No era inmortal
Era un niño. Habíamos ido con papá, mamá y Lucía a conocer Buenos Aires. Fue un viaje de un fin de semana largo, creo que salimos el jueves y volvimos el domingo. Fue la primera vez que mi hermana y yo salimos del país. Tuvimos que hacernos documentos de identidad para la ocasión, ya que no los habíamos necesitado hasta el momento. El viaje consistía en ir en ómnibus hasta Colonia del Sacramento y desde allí en ferry hasta Buenos Aires, un trayecto de una hora a través del Río de la Plata. Fue también nuestro primer viaje en barco. A la ida brillaba el sol de mayo y estuvimos todo el viaje sobre la cubierta. Recuerdo que me impresionó aquella mole de cemento, los edificios que se extendían hasta el infinito, que parecían flotar sobre el mar dulce.
La ciudad me fascinó. De niño tenía cierta predilección por los lugares céntricos, los carteles luminosos y los adultos sórdidos que no comprendía en toda su sombra. Fuimos a los lugares más turísticos y anduvimos por el centro. Para mí aquello era todo un mundo nuevo, un universo de posibilidades abierto al futuro. Me dije que en el futuro viviría en Buenos Aires. Con el tiempo la idea me produjo cada vez más rechazo y nunca la concreté ni pienso hacerlo.
El domingo en el que tocaba volver fue un día nublado. Era 25 de mayo, aniversario de la Revolución de Mayo de 1810, por lo que la ciudad estaba llena de banderas celestes y blancas. En la terminal de ferrys nos regalaron unas empanadas criollas y unas escarapelas. Nos subimos al barco que nos cruzaría de vuelta al Uruguay. Empezó a llover y el cielo se oscureció. Los pasajeros permanecían en sus asientos. Sin embargo, le pedí a papá que me acompañara a la cubierta para ver a la ciudad alejarse sobre el mar dulce. Había parado de llover, aunque el piso estaba mojado. Otros pasajeros también estaban allí. Nos acercamos a la baranda y vimos cómo nos acercábamos a la costa de Colonia, donde se divisaba el viejo faro. Empezó a llover de nuevo y decidimos volver a entrar. Papá usaba zapatos, entonces todavía era joven y elegante. Con una mano me agarraba a mí, recuerdo que el viento era impresionante. Entonces, de improviso, por culpa de sus elegantes suelas, demasiado lisas, de la lluvia, del viento, por mi culpa, que le había pedido subir a cubierta, resbaló en la superficie y se golpeó en la frente contra una baranda. Quedó allí tendido y yo empecé a pedir ayuda. Vino una azafata y llamó a primeros auxilios. Lo llevaron adentro, bajo techo. Recuerdo que la azafata me tranquilizaba y me decía que mi padre iba a estar bien mientras le colocaban una venda que en seguida se empapaba de sangre. La mujer me preguntó si estaba solo y le dije que también estaban mi madre y mi hermana. Llevaron a mi padre sobre una camilla y yo fui con la azafata hasta donde estaba mamá.

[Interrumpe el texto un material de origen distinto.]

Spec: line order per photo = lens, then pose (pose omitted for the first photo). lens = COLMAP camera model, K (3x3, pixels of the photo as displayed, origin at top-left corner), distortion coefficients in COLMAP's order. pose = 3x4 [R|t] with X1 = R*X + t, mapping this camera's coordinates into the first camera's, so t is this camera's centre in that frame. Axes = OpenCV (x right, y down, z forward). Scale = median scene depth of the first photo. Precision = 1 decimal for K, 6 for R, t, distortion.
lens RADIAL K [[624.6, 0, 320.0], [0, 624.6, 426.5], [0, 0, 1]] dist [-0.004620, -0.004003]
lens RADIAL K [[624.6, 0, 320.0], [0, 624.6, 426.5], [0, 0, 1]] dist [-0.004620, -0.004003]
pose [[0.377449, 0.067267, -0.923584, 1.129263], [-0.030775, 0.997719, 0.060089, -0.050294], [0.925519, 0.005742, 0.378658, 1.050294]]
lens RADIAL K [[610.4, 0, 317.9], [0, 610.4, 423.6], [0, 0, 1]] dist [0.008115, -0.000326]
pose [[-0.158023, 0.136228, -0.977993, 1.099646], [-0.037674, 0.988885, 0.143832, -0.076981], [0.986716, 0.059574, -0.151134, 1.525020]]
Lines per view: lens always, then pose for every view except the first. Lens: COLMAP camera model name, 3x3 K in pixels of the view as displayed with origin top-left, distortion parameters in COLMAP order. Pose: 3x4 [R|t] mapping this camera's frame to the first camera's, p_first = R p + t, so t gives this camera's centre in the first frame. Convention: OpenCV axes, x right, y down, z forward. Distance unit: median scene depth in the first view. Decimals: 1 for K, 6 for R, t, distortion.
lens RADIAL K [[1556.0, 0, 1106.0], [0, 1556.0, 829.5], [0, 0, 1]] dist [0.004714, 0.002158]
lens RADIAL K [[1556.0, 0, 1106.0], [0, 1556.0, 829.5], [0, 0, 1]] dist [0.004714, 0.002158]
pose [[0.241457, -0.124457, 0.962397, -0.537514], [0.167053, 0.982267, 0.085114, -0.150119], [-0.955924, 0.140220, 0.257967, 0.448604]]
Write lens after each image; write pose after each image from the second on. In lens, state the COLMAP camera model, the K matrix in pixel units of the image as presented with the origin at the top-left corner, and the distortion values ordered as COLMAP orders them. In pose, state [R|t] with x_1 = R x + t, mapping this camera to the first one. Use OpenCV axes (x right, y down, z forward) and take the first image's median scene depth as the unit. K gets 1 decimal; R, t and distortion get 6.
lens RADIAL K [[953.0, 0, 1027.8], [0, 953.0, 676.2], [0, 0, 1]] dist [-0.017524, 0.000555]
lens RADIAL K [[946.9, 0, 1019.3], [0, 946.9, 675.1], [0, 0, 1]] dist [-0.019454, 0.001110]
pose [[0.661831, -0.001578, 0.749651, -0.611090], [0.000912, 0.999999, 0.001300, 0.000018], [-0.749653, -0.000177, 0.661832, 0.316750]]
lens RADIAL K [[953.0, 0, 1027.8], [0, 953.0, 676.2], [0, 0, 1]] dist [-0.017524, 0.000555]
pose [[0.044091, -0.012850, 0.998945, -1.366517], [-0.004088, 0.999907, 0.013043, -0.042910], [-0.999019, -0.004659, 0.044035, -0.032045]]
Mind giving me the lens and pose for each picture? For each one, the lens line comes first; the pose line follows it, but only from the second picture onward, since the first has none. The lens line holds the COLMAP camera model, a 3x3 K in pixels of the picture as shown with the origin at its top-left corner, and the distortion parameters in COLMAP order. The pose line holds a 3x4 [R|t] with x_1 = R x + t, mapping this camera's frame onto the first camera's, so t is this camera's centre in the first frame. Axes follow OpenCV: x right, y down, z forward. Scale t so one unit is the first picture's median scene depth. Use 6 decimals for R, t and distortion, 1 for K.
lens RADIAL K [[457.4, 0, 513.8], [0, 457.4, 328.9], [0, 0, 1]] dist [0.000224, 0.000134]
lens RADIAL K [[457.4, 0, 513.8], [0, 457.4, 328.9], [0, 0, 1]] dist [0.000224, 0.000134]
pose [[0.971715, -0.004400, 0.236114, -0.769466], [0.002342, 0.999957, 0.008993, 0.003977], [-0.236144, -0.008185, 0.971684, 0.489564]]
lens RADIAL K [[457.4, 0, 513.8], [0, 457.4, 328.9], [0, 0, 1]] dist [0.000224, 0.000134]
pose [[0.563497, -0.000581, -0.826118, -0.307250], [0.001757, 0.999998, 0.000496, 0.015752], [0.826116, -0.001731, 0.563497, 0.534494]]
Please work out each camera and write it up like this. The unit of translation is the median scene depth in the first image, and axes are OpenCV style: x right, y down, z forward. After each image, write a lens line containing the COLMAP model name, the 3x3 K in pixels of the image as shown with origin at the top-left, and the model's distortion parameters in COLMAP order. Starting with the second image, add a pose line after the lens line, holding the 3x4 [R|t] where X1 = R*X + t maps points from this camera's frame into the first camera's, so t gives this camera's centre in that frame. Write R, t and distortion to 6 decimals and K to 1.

Le dijo que papá estaba bien, que se había dado un golpe y allá fuimos los tres a la enfermería. Creo que mamá mantuvo la calma para no alterarnos a nosotros, porque recuerdo que todo se sintió muy suave, no estábamos preocupados. Bajamos del ferry en Colonia y esperamos los tres afuera de la policlínica, mientras llovía torrencialmente. Un par de horas después, papá salió vendado y sonriente. Estaba bien. Tomamos un taxi a la terminal y allí un ómnibus de vuelta a Montevideo. Todo había pasado, pero esa fue la primera vez que supe que papá no era inmortal.